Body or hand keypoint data
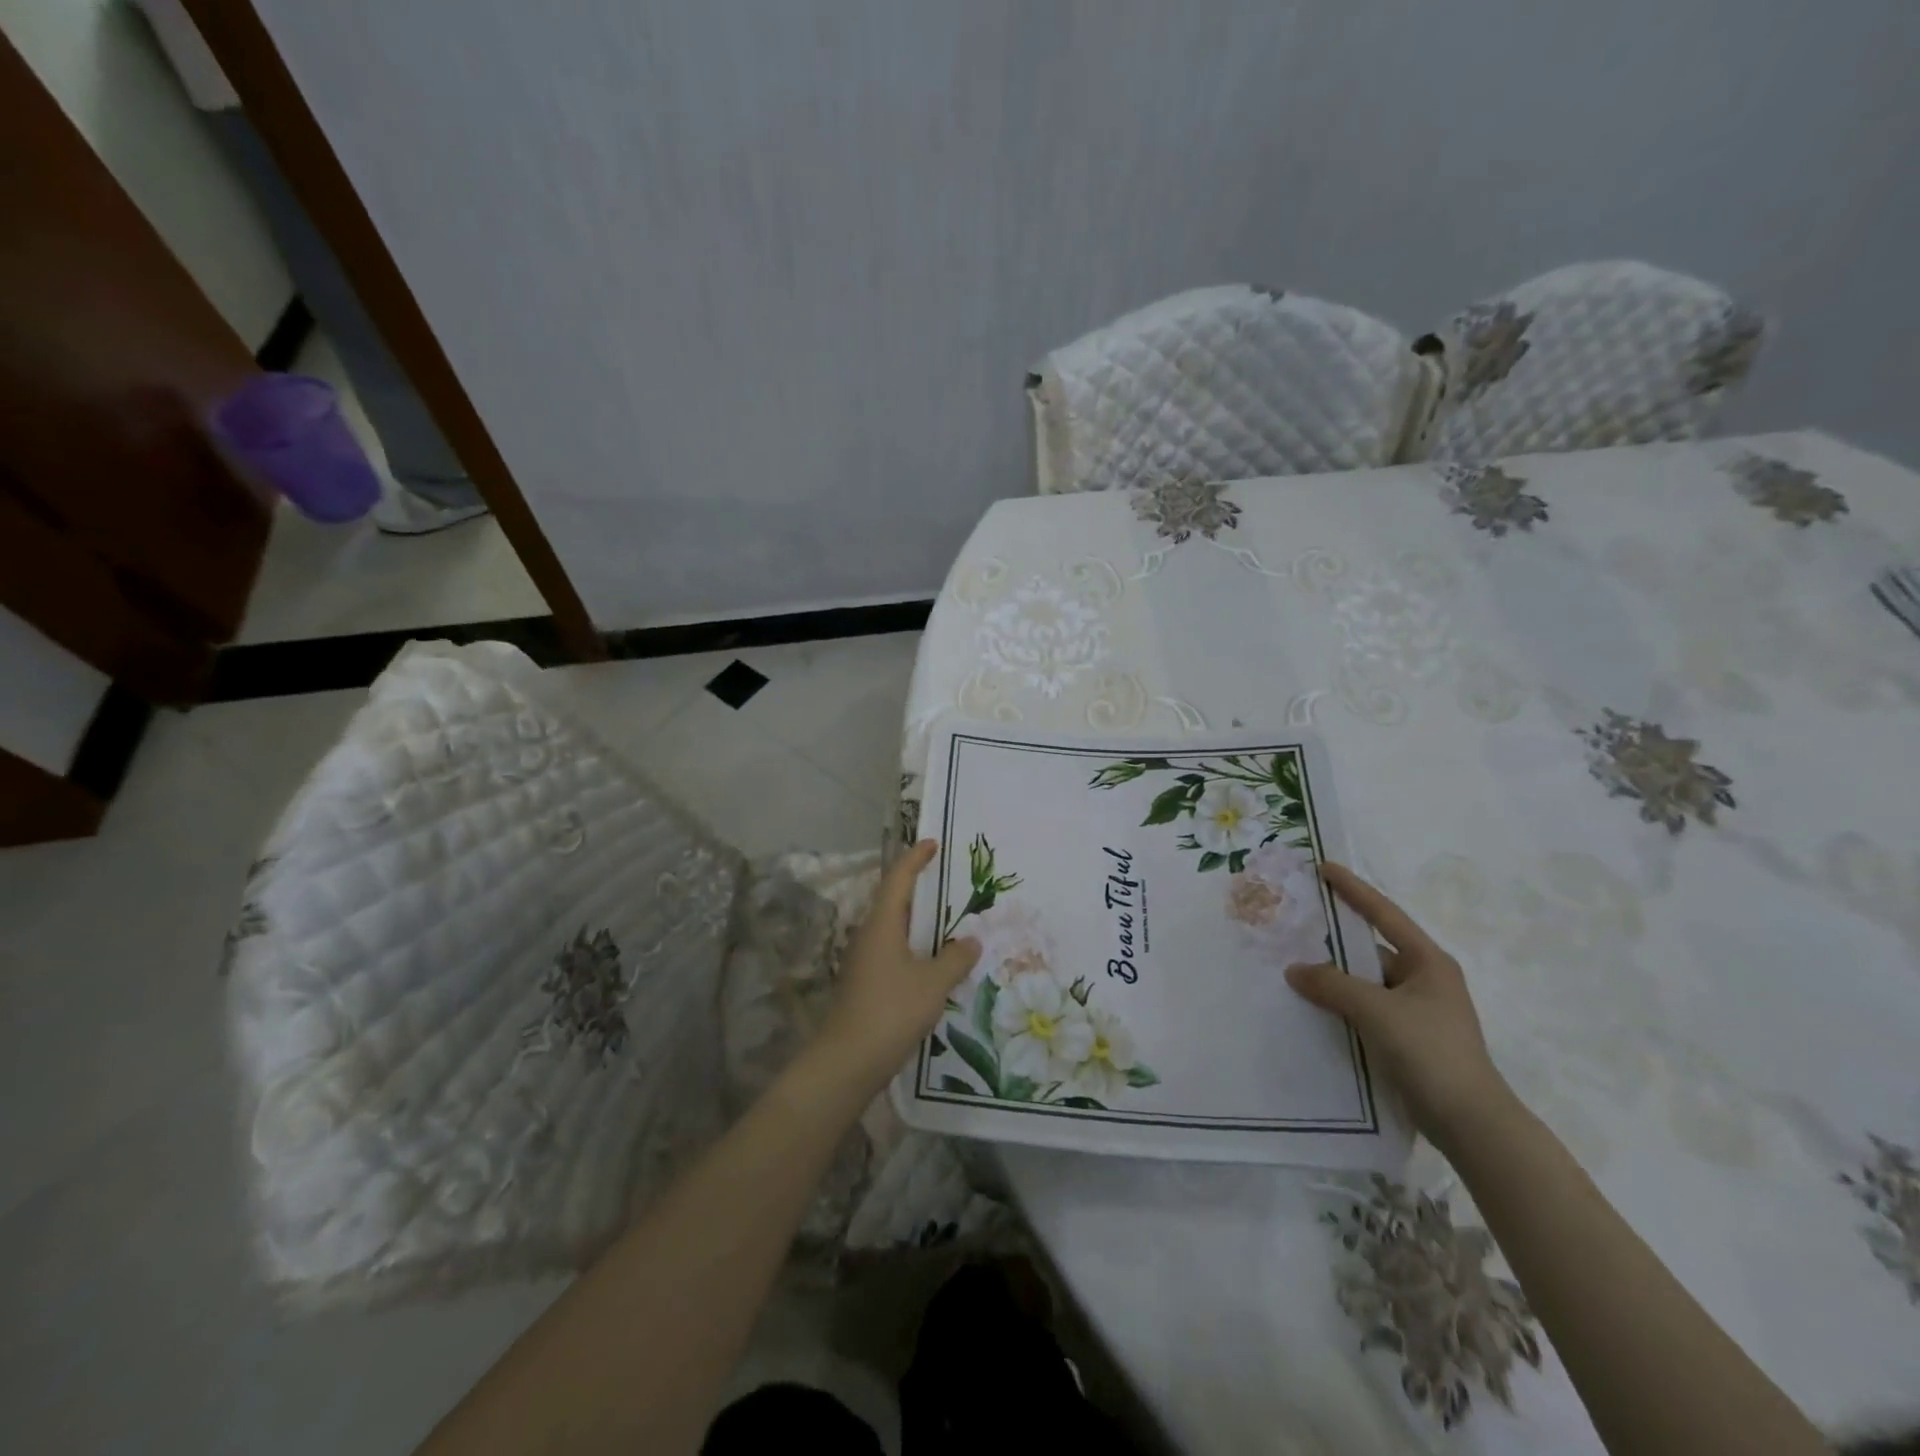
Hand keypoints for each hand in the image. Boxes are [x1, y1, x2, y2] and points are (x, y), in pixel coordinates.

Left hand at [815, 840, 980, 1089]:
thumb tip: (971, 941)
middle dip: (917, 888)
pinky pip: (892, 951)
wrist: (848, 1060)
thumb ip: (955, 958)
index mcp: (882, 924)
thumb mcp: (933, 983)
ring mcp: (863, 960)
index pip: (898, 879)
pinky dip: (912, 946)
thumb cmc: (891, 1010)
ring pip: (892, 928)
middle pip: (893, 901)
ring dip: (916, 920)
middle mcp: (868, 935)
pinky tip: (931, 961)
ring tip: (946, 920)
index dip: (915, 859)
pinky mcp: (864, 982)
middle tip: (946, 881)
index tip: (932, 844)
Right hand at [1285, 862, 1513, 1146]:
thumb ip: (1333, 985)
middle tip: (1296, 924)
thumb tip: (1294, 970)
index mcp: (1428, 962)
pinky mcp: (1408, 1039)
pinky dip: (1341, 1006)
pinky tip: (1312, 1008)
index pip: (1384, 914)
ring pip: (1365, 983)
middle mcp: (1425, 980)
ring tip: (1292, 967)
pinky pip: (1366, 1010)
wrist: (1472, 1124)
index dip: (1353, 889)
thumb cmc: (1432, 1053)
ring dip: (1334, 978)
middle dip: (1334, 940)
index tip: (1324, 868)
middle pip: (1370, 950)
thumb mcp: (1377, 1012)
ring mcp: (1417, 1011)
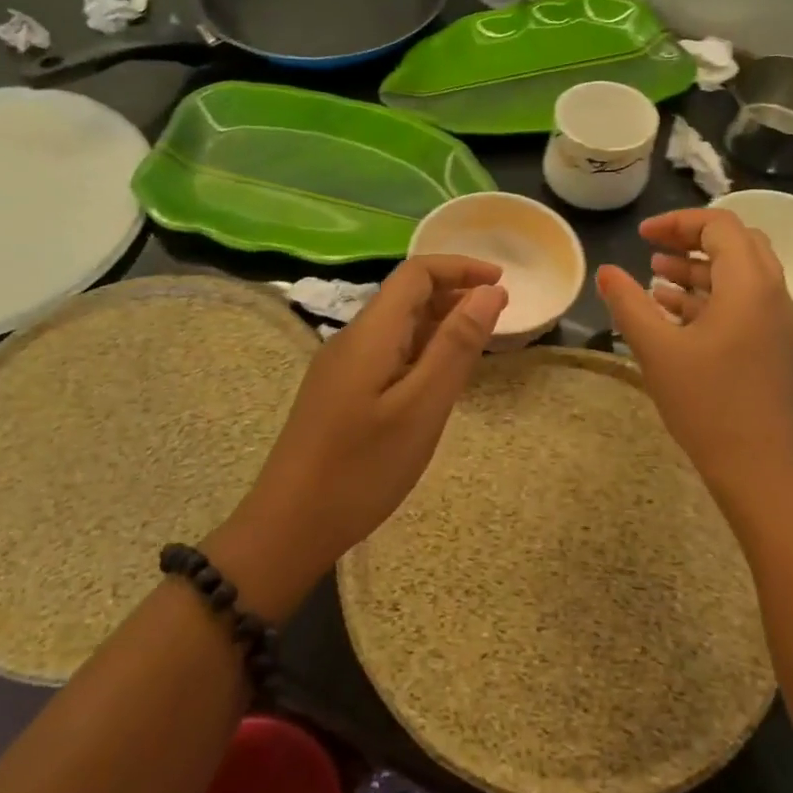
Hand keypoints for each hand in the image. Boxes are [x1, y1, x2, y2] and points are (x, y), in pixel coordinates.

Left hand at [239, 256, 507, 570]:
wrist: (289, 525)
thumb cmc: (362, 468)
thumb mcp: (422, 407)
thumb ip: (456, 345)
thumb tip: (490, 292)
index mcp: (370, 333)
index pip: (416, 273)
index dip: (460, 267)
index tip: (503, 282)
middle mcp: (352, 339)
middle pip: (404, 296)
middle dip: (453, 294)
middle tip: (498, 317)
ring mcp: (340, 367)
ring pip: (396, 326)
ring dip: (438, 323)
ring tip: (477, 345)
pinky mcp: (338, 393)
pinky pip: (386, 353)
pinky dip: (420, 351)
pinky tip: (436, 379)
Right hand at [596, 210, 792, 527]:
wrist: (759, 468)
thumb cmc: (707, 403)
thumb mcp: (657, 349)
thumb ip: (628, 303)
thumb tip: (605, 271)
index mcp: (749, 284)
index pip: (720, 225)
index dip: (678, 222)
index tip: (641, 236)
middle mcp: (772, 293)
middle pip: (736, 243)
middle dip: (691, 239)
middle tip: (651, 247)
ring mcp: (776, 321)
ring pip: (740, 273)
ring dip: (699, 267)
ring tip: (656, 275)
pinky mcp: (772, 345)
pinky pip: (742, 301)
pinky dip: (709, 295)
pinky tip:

### Brief:
Given the records above, reproduce precisely and only the lines between the line holding "thumb tip: (971, 941)" and the line holding "middle tip: (946, 881)", inclusive.

### Written reply:
thumb tip: (971, 941)
middle dip: (917, 888)
pinky pip: (892, 951)
wrist: (848, 1060)
thumb ip: (955, 958)
index mcp: (882, 924)
thumb mcp: (933, 983)
ring mcp: (863, 960)
index pip: (898, 879)
pinky dip: (912, 946)
thumb cmc: (891, 1010)
ring pip: (892, 928)
middle pip: (893, 901)
ring dip: (916, 920)
middle mcp: (868, 935)
pinky tip: (931, 961)
ring tip: (946, 920)
index dip: (915, 859)
pinky mcp: (864, 982)
middle tip: (946, 881)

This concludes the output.